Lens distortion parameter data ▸
[Start of section]

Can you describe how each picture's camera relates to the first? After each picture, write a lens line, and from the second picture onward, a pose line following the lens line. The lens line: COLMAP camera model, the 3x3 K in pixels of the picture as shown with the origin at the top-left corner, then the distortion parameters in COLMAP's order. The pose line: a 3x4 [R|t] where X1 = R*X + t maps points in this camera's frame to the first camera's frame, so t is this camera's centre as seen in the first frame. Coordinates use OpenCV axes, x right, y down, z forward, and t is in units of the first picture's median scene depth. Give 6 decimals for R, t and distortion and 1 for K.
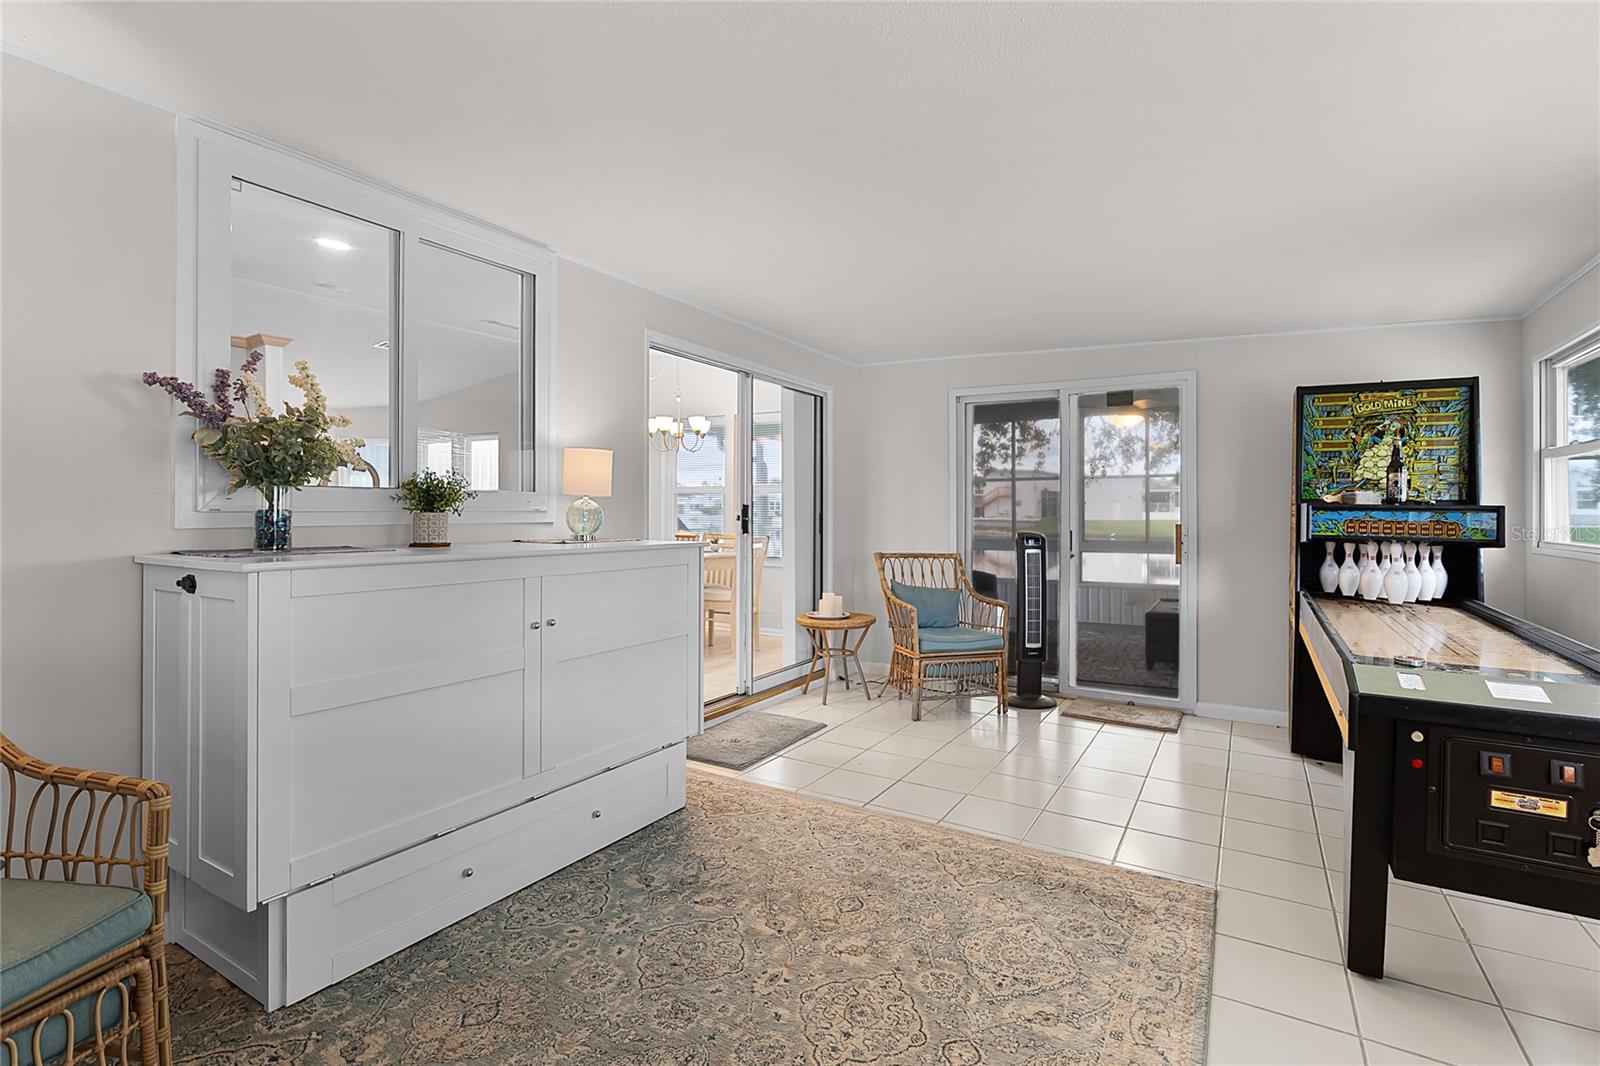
lens RADIAL K [[744.5, 0, 814.8], [0, 744.5, 507.9], [0, 0, 1]] dist [-0.004800, -0.000541]
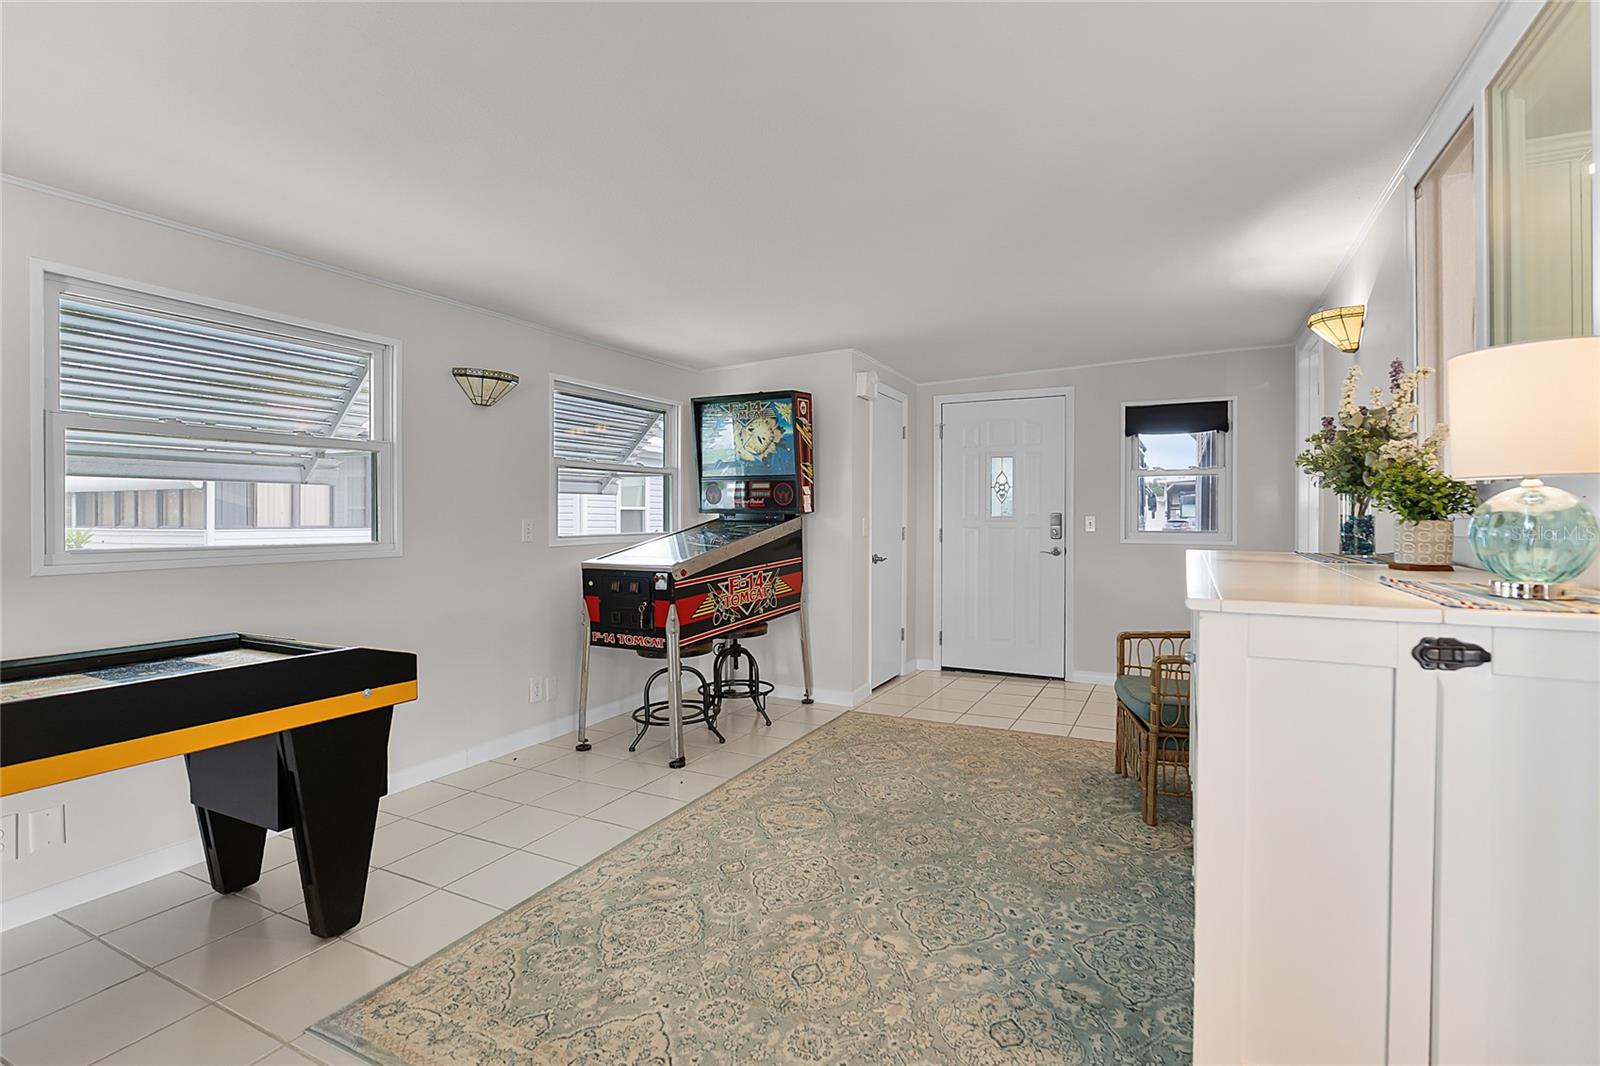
lens RADIAL K [[744.4, 0, 821.6], [0, 744.4, 520.8], [0, 0, 1]] dist [-0.002911, -0.000237]
pose [[-0.996706, -0.005277, -0.080924, 0.071448], [-0.005684, 0.999972, 0.004804, 0.005082], [0.080896, 0.005249, -0.996709, 1.286176]]
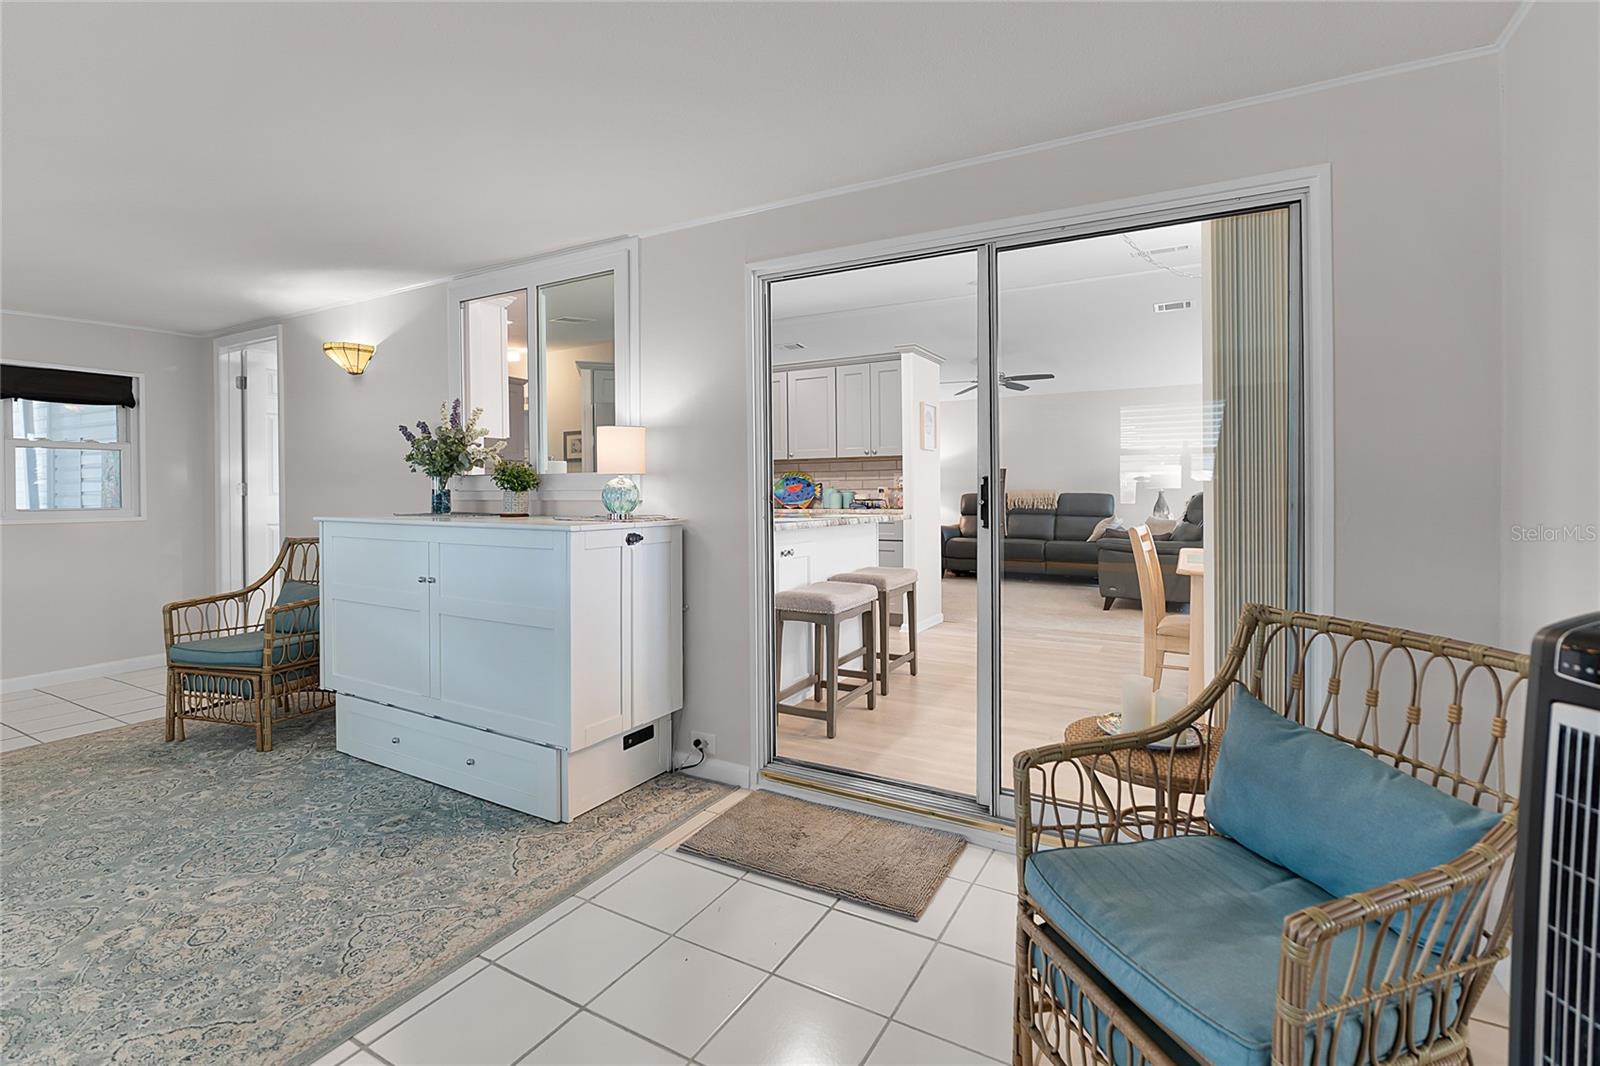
lens RADIAL K [[719.0, 0, 796.7], [0, 719.0, 498.5], [0, 0, 1]] dist [-0.001627, -0.000289]
pose [[0.015035, 0.004443, -0.999877, 0.625769], [0.005241, 0.999976, 0.004522, 0.011894], [0.999873, -0.005308, 0.015011, 1.170698]]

[End of section]

What the task requires ▸ Swap each "lens line" in the material for "intrinsics line" and give the lines again with nothing else changed. Leave the pictures out.

Written answer ▸
Can you describe how each picture's camera relates to the first? After each picture, write a intrinsics line, and from the second picture onward, a pose line following the intrinsics line. The intrinsics line: COLMAP camera model, the 3x3 K in pixels of the picture as shown with the origin at the top-left corner, then the distortion parameters in COLMAP's order. The pose line: a 3x4 [R|t] where X1 = R*X + t maps points in this camera's frame to the first camera's frame, so t is this camera's centre as seen in the first frame. Coordinates use OpenCV axes, x right, y down, z forward, and t is in units of the first picture's median scene depth. Give 6 decimals for R, t and distortion and 1 for K.
lens RADIAL K [[744.5, 0, 814.8], [0, 744.5, 507.9], [0, 0, 1]] dist [-0.004800, -0.000541]
lens RADIAL K [[744.4, 0, 821.6], [0, 744.4, 520.8], [0, 0, 1]] dist [-0.002911, -0.000237]
pose [[-0.996706, -0.005277, -0.080924, 0.071448], [-0.005684, 0.999972, 0.004804, 0.005082], [0.080896, 0.005249, -0.996709, 1.286176]]
lens RADIAL K [[719.0, 0, 796.7], [0, 719.0, 498.5], [0, 0, 1]] dist [-0.001627, -0.000289]
pose [[0.015035, 0.004443, -0.999877, 0.625769], [0.005241, 0.999976, 0.004522, 0.011894], [0.999873, -0.005308, 0.015011, 1.170698]]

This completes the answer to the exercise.